**Exercise prompt:**
Only the pictures are to be dropped, and the rest of the data should be copied exactly.
======== Records supplied
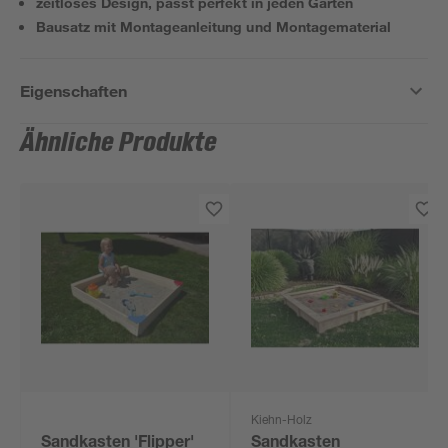
zeitloses Design, passt perfekt in jeden Garten
Bausatz mit Montageanleitung und Montagematerial
Eigenschaften
Ähnliche Produkte
Kiehn-Holz
Sandkasten 'Flipper'
Sandkasten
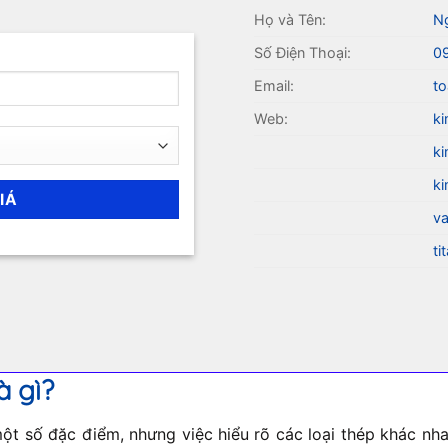
Họ và Tên:
N
Số Điện Thoại:
0
Email:
to
Web:
ki
ki
ki
va
ti
à gì?
t số đặc điểm, nhưng việc hiểu rõ các loại thép khác nhau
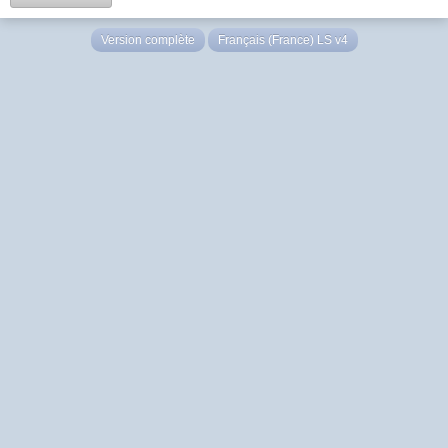
Version complète
Français (France) LS v4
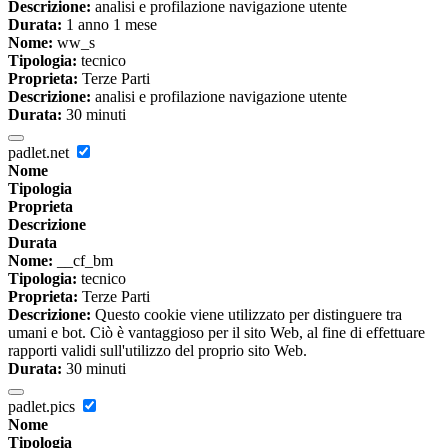
Descrizione:
analisi e profilazione navigazione utente
Durata:
1 anno 1 mese
Nome:
ww_s
Tipologia:
tecnico
Proprieta:
Terze Parti
Descrizione:
analisi e profilazione navigazione utente
Durata:
30 minuti
padlet.net
Nome
Tipologia
Proprieta
Descrizione
Durata
Nome:
__cf_bm
Tipologia:
tecnico
Proprieta:
Terze Parti
Descrizione:
Questo cookie viene utilizzato per distinguere tra
umani e bot. Ciò è vantaggioso per il sito Web, al fine di effettuare
rapporti validi sull'utilizzo del proprio sito Web.
Durata:
30 minuti
padlet.pics
Nome
Tipologia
================
**Completed task:**
zeitloses Design, passt perfekt in jeden Garten
Bausatz mit Montageanleitung und Montagematerial
Eigenschaften
Ähnliche Produkte
Kiehn-Holz
Sandkasten 'Flipper'
Sandkasten
Họ và Tên:
N
Số Điện Thoại:
0
Email:
to
Web:
ki
ki
ki
va
ti
à gì?
t số đặc điểm, nhưng việc hiểu rõ các loại thép khác nhau
Version complète
Français (France) LS v4
Descrizione:
analisi e profilazione navigazione utente
Durata:
1 anno 1 mese
Nome:
ww_s
Tipologia:
tecnico
Proprieta:
Terze Parti
Descrizione:
analisi e profilazione navigazione utente
Durata:
30 minuti
padlet.net
Nome
Tipologia
Proprieta
Descrizione
Durata
Nome:
__cf_bm
Tipologia:
tecnico
Proprieta:
Terze Parti
Descrizione:
Questo cookie viene utilizzato per distinguere tra
umani e bot. Ciò è vantaggioso per il sito Web, al fine di effettuare
rapporti validi sull'utilizzo del proprio sito Web.
Durata:
30 minuti
padlet.pics
Nome
Tipologia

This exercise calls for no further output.